The Brouillettes said they organized the show because they wanted to share their love of one of the country's classically alternative, but increasingly mainstream medium of expression.
Though comics historically had a bad reputation, the brothers and many visitors to the modest convention said they could possibly be the future of literature.
"It costs nothing to make a comic book," said Darren Carrara, 29, owner of The Comic Depot in Greenfield Center.
And the increasingly wideopen conventions allow for a freedom of expression unparalleled by any other popular medium, said Ed Brouillette of Saratoga Springs.
"Now you can print things that would otherwise be riskier," he said.
Plus, their visual format makes the texts more welcoming to readers on a variety of levels.
"Reading comic books as a kid, I'd come across new words and go ask mom or dad about it. There were a lot of big words because they were made by educated people," he said.
But the stories are easier to follow because the illustrations must match the words, said Marc Weinstein, 27, also of Saratoga Springs.
Comics can draw even struggling readers to pick up a text because of the "pictorial storytelling," said Chuck Brouillette.
"You can study it at your own rate," he said. "Kids are able to visualize the story as they read."
Perhaps that is why it was difficult for many fans -- young and old -- to articulate which aspect they liked more: the artwork or the stories.
"It is just a little of both.
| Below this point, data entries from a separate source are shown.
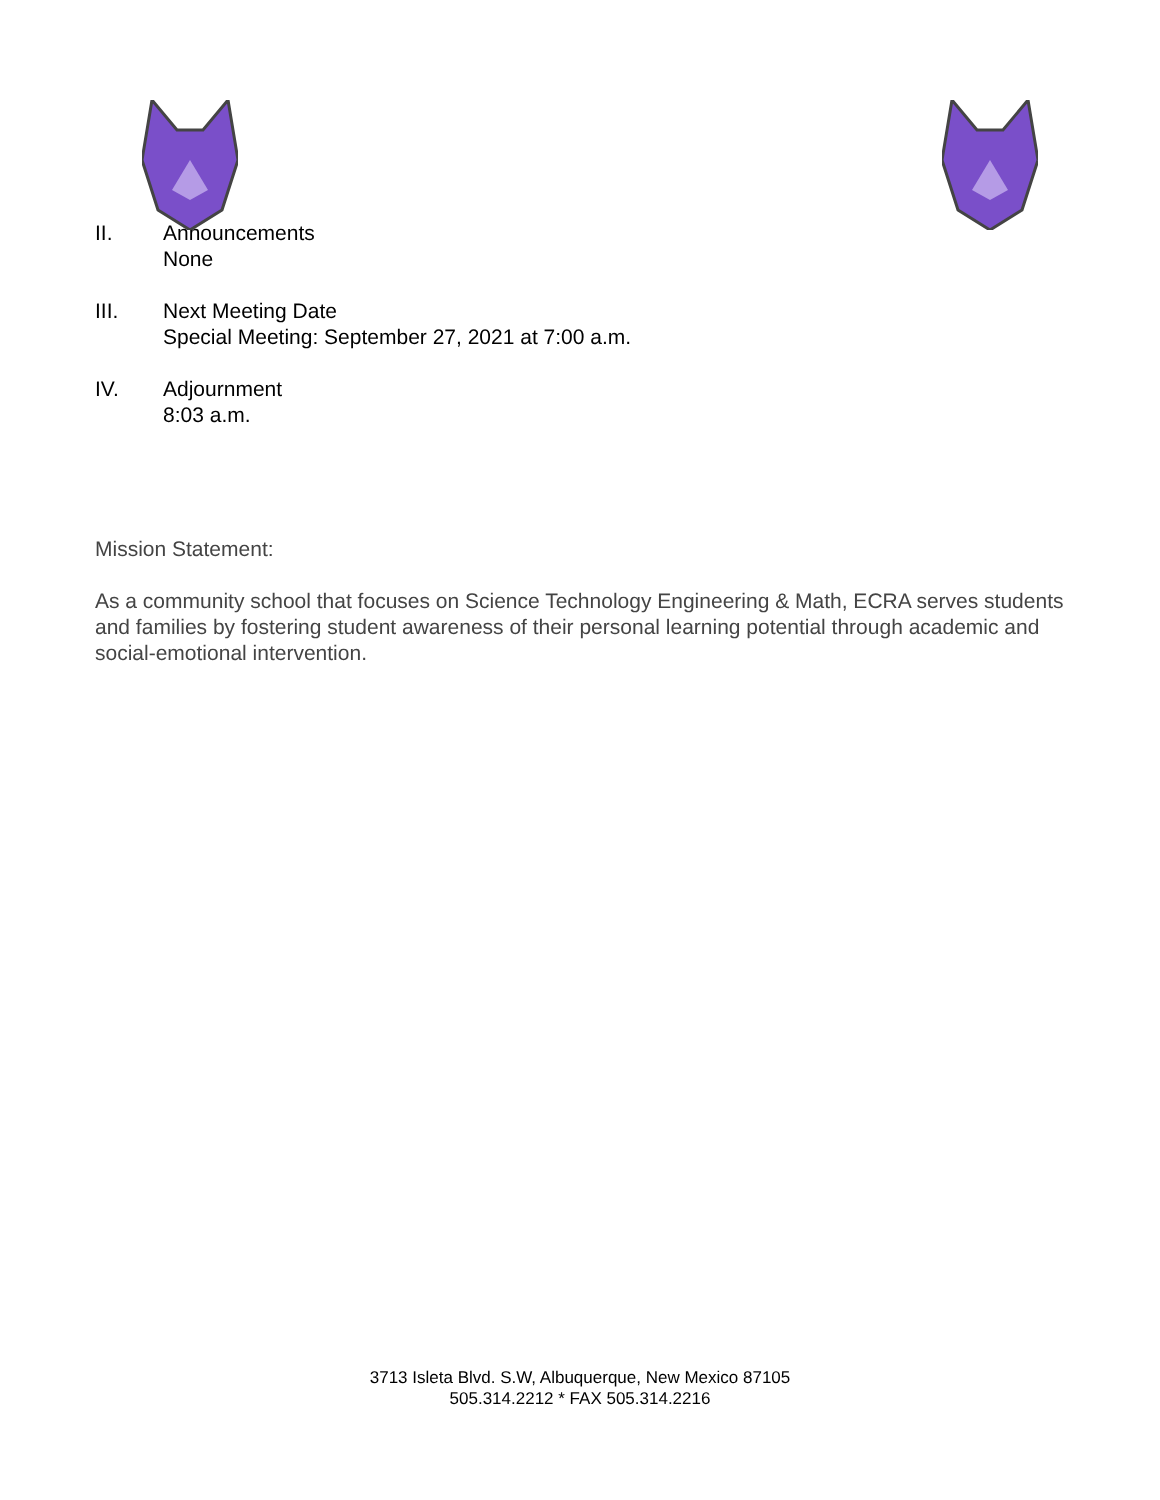II. Announcements
None
III. Next Meeting Date
Special Meeting: September 27, 2021 at 7:00 a.m.
IV. Adjournment
8:03 a.m.
Mission Statement:
As a community school that focuses on Science Technology Engineering & Math, ECRA serves students and families by fostering student awareness of their personal learning potential through academic and social-emotional intervention.
3713 Isleta Blvd. S.W, Albuquerque, New Mexico 87105
505.314.2212 * FAX 505.314.2216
I like them both the same," said Zachary Bond, 9, of Glenville.
They can also provide accessible, age-appropriate inspiration to aspiring artists or writers.
"I like trying to work with the different styles," said Zack Hays, 14, of Rensselaer County.
"I'm good at writing and artwork, so this seemed like the best thing for me."
Carrara, of Greenfield Center, said he thinks people like comics because they are "fast-paced, have identifiable characters and they can be filled with timely, relevant information or they can be the exact opposite and provide an escape."
With all of these powers combined, Carrara said, comics are becoming increasingly mainstream.
Even Captain America's funeral was prominently featured in mainstream media outlets such as USA Today, he said.
"It is a unique art form," Weinstein said. "It is like professional wrestling, which is an amalgam of all the things that make TV great.
Comic books are an amalgam of all that makes literature great. It is the future of literature."